Ama AKP, işini sağlama almayı ihmal etmedi, ileride olası çatışmalar için öngörü sahibiydi. Deniz Fenerinin de yardımıyla, Kanal 7 Televizyonunu kurdular, birçok irili ufaklı kanalın sahibiydiler zaten. Fetullah Hoca Efendi, yazılı basında önemli bir destek veriyordu ve vermeye devam ediyor. Bununla yetinmediler, siyasi iktidarın da yardımıyla TMSF aracılığıyla ana akım medyadan Star'ı, Sabah ve ATV'yi de devlet destekli ihalelerle ele geçirmiş oldular. Sermayenin yardımıyla, kendilerine muhalefet eden Kanaltürkü satın aldılar.
AKP'nin öngörüsü doğru çıktı, çatışmalar zaman zaman kaçınılmaz oluyor. Büyük özelleştirmeler yapılırken, mesela Aydın Doğan ekibi de kuşkusuz hükümeti hararetle destekliyordu. Ama, Ceyhan meselesinde, Aydın Doğan bozulmuştu. Çünkü, burada yatırım yapma sözü, iktidara daha yakın olan Çalık grubuna verilmişti.
Basındaki tekelleşme ve basını kontrol eden sermaye grupları, ekonomik alandaki pazarlıklarını, biraz da basın aracılığıyla kontrol ediyorlardı. Gazetelerin ve televizyonların anchormanleri, siyasi iktidarla patronları adına pazarlık yapıyorlardı. Gazetelerin Ankara temsilcileri mesela darbe günlüklerinden haberdar oldukları halde, durumu kamuoyuna aktarmıyor, kendilerini yeni duruma uyarlıyorlardı. Kürt sorunu kaynaklı olaylarda, psikolojik harekatın bir parçası gibi davranıyorlardı. Yani basınla siyasi otoritenin ilişkileri, memlekette hiçbir zaman yüz ağartıcı olmamıştı.
12 Eylül'de ise durum berbattı. Milliyet, Cumhuriyet, Tercüman… neredeyse bütün medya, 12 Eylül'ün demokrasinin başarısı için şart olduğunu yazıyordu. Milliyet gazetesi, AKP'yi desteklemeye devam ediyor. Ancak, Aydın Doğan'ın başbakana yanıtında değindiği gibi, "biat etmiyor." Aydın Doğan kendi ifadesiyle 23 şirket sahibi, büyük bir holdingin sahibi ve yöneticisi. Önemli bir sermaye grubunun temsilcisi olarak, siyasi iktidarlara-her kim olursa olsun-hemen pabuç bırakacak durumda değil.

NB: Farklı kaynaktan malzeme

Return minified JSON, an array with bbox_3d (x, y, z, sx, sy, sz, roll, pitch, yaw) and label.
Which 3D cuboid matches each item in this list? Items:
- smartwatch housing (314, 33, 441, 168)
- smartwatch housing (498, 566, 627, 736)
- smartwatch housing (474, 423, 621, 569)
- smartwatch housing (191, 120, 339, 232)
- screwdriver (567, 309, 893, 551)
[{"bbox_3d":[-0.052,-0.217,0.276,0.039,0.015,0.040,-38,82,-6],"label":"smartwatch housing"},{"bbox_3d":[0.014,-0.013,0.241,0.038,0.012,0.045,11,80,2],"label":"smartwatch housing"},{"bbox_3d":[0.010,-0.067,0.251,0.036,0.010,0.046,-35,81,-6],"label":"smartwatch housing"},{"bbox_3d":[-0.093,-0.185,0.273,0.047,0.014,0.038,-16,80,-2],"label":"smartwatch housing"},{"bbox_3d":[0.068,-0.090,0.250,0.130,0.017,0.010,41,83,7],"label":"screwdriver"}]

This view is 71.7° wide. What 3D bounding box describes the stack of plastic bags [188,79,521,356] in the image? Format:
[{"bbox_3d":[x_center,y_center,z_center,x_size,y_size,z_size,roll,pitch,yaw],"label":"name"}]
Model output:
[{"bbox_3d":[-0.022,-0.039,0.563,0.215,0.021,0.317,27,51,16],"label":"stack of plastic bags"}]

2007'de Milliyet gazetesinin Ceza'lı reklamı ilginç ve iddialı idi, çok konuşulmuştu. Neredeyse herkes, "reklam iyi, ama keşke Milliyet gerçekten bu iddianın gazetesi olsa" şeklinde yorum yapıyordu. Şimdi, Aydın Doğan'ın "biat etmeyiz" demesi iyi ama, keşke bu iddianın sahibi olsa…

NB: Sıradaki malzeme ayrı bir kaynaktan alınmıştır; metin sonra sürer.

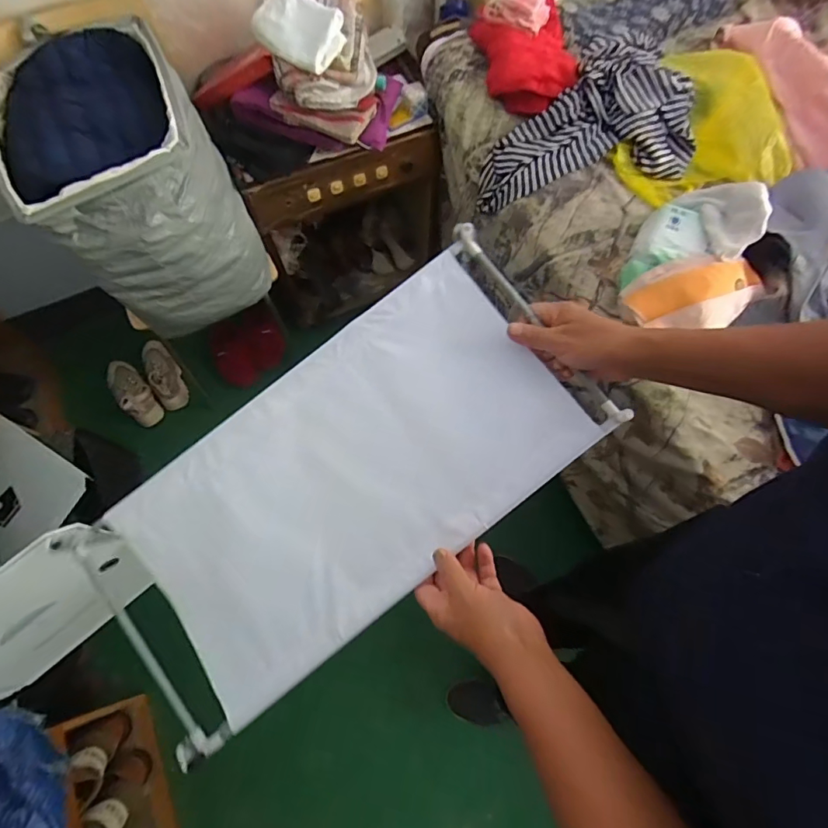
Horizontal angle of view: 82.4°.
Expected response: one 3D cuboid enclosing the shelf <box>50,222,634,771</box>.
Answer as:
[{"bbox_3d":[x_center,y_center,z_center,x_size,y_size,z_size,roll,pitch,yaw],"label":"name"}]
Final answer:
[{"bbox_3d":[-0.083,0.076,0.544,0.582,0.028,0.278,-38,82,-3],"label":"shelf"}]

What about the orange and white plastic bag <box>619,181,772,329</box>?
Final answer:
[{"bbox_3d":[0.506,-0.271,0.829,0.228,0.118,0.294,32,72,11],"label":"orange and white plastic bag"}]

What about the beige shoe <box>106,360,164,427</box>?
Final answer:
[{"bbox_3d":[-0.916,-0.080,1.522,0.107,0.067,0.282,-43,75,-15],"label":"beige shoe"}]

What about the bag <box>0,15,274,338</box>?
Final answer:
[{"bbox_3d":[-0.609,-0.504,1.054,0.359,0.408,0.493,-31,73,-11],"label":"bag"}]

Gerçekten özgür basın, biat etmeyen basın sermayeden ve siyasi otoriteden bağımsız olan basındır. Gazetemiz Evrensel, Hayat Televizyonu ve diğer özgür basın organları gibi… Ama biz elbette, Milliyet üzerindeki şantaj ve baskıya da basın özgürlüğü adına karşıyız. Ancak, Doğan grubunun ekonomik çıkarlarının taraftarı değiliz.